About a month ago, the Court of Appeals for the Ninth Circuit issued a short opinion on how to determine if a manufacturer has a duty to warn of a particular risk created by its products. As stated by the court, the case called upon the court “to decide whether, in August 2004, a manufacturer of electronic control devices, commonly referred to as “tasers,” was under a duty to warn that repeated exposure to its products could lead to fatal levels of metabolic acidosis.”
Applying California law, which appears to be typical on this issue, the court stated that manufacturers have a duty to warn of a particular risk “if it is known or knowable in light of the generally recognized and prevailing best scientific and medical knowledge available at the time of manufacture and distribution.” Then the court explained the basic principles on the issue of what is “knowable”:
(1) manufacturers are held to the knowledge and skill of an expert in the field
(2) manufacturers are obliged to keep abreast of any scientific discoveries and are presumed to know the results of all such advances.
(3) manufacturers cannot defeat liability by claiming they did not review the relevant scientific literature.

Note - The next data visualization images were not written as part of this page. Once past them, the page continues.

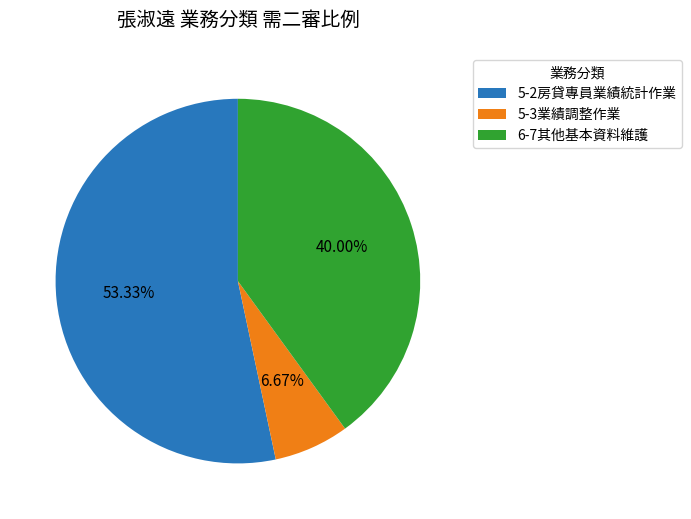

Which slice is the largest?

5-2房貸專員業績統計作業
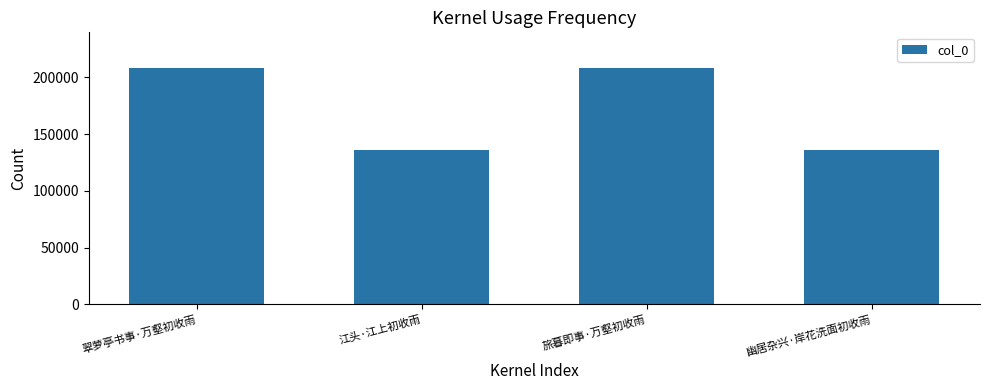

What is the maximum value shown in the chart?

208465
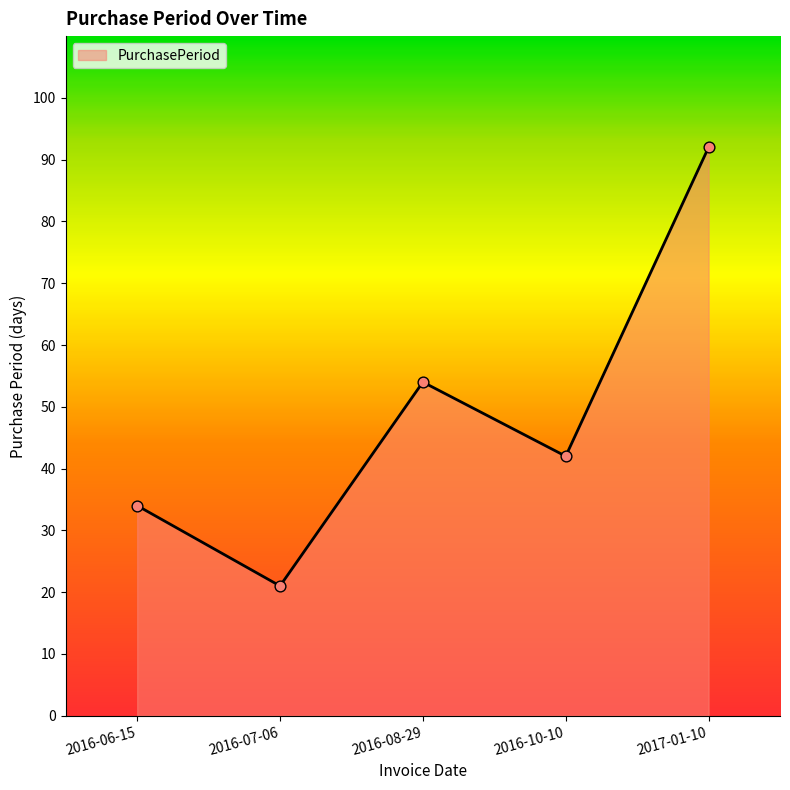

What is the change in value from 2016-06-15 to 2017-01-10?

+58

But, (4) manufacturers are not under a duty to warn of every report of a possible risk, no matter how speculative, conjectural, or tentative.
Applying these principles to the facts of the case, the court found that to establish that the risk that the defendant’s products could cause fatal levels of metabolic acidosis was knowable by December 2003, the plaintiffs relied primarily on four peer-reviewed articles and concluded that these articles did not present a triable issue of fact that the risk was more than purely speculative.
The case is called Rosa v. Taser International and it is available here.